**TAREFA PROPOSTA A**
Liste todos os cargos ou funções que o texto sobre a trajetória profissional da mãe nomeia explicitamente.

**TEXTO EXTRAÍDO**

=======

Ela começou a trabalhar aos 14 anos, na casa da tia Benedita. Foi ali que aprendeu a cuidar de uma casa, já que cozinhava e limpava. Só não lavava roupa, o que para ela era um alívio, já que nunca gostou muito dessa parte. O que ganhava era pouco, mas o suficiente. No fim do mês, conseguia juntar um dinheirinho que usava para comprar suas roupas e calçados. Com o passar dos anos, os trabalhos da minha mãe mudaram bastante.

Já foi vendedora em loja de móveis, trabalhou com recadastramento mobiliário e passou alguns anos na Circunscrição Regional de Trânsito (Ciretran), atuando como auxiliar de serviços gerais. Depois, foi auxiliar de cozinha em uma pizzaria da cidade por 4 anos. Mais tarde, trabalhou nos Centros de Atenção Psicossocial (CAPS), onde se encontrou um pouco mais. Era um ambiente tranquilo, e ela ainda cozinhava pratos que gostava. Isso a deixava feliz.
Há dois anos, ela é cuidadora social em uma escola da rede municipal. Cuida e auxilia crianças com Transtorno do Espectro Autista (TEA) em tarefas escolares e na socialização com outras crianças. Minha mãe nunca foi uma mulher conhecida pela paciência e ela mesma admite isso. Mas desde que começou a trabalhar com essas crianças, algo mudou.
Todos os dias ela precisa praticar a escuta, a calma, o cuidado. E, de algum jeito, esse exercício diário começou a se refletir em casa também. Apesar dos desafios, “é gratificante. É um tratamento diferenciado. A gente vai compreendendo elas, entendendo do que gostam. Você vai aprendendo no dia a dia”, fala.

=======

[Registros contidos em um conjunto de dados]
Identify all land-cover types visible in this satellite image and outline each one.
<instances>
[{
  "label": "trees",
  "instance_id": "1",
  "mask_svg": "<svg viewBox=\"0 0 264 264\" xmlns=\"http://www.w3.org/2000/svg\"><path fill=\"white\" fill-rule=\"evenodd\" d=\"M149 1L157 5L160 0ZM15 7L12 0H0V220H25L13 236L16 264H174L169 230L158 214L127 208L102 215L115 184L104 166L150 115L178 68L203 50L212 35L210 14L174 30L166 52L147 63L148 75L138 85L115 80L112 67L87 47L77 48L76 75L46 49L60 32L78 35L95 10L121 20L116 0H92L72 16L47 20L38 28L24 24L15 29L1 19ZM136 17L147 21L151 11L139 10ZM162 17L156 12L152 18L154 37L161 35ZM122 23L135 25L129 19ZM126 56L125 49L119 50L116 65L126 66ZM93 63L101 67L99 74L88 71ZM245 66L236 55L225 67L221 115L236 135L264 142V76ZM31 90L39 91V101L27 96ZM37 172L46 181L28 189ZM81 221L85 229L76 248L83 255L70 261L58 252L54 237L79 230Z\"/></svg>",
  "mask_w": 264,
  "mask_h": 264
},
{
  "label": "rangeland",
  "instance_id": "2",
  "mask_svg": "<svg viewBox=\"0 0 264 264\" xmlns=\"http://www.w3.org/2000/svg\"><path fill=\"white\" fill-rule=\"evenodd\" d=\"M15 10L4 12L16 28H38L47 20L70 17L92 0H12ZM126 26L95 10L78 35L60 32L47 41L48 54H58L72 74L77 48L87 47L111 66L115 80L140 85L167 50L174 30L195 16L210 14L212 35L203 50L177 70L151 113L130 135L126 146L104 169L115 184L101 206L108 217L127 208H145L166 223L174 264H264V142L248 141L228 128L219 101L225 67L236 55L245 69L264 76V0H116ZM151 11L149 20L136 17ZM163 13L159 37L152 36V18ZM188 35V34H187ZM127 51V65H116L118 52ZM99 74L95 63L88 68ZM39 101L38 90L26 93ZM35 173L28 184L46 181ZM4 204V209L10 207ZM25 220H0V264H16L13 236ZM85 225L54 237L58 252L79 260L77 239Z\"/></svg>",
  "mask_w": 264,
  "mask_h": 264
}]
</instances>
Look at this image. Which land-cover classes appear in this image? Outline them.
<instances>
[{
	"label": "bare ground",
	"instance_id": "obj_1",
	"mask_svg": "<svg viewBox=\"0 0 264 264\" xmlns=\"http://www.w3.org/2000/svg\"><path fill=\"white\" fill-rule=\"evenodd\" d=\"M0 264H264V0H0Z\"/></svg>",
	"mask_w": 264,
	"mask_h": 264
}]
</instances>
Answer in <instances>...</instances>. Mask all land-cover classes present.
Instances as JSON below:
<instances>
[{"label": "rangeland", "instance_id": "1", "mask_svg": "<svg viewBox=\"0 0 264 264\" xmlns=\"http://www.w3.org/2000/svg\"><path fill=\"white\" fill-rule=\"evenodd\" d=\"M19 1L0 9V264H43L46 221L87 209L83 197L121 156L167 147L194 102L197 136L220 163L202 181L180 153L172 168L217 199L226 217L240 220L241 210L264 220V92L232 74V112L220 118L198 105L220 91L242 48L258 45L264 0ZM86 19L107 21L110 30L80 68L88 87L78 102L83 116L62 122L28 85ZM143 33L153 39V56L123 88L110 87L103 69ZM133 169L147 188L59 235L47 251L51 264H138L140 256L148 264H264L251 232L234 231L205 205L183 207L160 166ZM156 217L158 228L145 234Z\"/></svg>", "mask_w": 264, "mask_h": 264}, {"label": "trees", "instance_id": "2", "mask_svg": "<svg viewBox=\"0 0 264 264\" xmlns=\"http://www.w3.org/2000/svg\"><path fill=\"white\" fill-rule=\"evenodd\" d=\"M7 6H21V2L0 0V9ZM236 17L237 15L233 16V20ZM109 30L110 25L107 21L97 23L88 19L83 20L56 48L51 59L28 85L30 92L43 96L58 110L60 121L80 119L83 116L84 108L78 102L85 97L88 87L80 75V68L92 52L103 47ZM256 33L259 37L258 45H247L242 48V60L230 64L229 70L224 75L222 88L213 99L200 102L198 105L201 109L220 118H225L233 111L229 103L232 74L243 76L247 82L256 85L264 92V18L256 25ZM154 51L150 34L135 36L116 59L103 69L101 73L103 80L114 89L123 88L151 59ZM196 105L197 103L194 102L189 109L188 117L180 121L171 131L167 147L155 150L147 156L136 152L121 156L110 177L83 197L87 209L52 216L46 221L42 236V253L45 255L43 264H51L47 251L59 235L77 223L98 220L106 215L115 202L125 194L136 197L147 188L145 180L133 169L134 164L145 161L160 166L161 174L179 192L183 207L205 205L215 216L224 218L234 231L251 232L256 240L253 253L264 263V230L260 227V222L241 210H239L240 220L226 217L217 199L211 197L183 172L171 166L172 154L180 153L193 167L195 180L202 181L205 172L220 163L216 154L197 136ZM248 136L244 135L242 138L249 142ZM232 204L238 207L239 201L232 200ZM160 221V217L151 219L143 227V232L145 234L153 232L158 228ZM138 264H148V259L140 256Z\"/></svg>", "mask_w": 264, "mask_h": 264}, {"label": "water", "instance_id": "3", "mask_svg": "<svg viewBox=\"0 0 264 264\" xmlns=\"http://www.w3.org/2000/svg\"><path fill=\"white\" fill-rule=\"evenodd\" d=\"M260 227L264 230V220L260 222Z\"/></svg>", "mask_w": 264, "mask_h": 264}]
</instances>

=======

**TAREFA PROPOSTA B**
Filtre os registros e copie cada linha que contenha a palavra "classes", diferenciando maiúsculas de minúsculas.

**RESPOSTA DO EXERCÍCIO A**
vendedora
auxiliar de serviços gerais
auxiliar de cozinha
cuidadora social

**RESPOSTA DO EXERCÍCIO B**
Look at this image. Which land-cover classes appear in this image? Outline them.
Answer in <instances>...</instances>. Mask all land-cover classes present.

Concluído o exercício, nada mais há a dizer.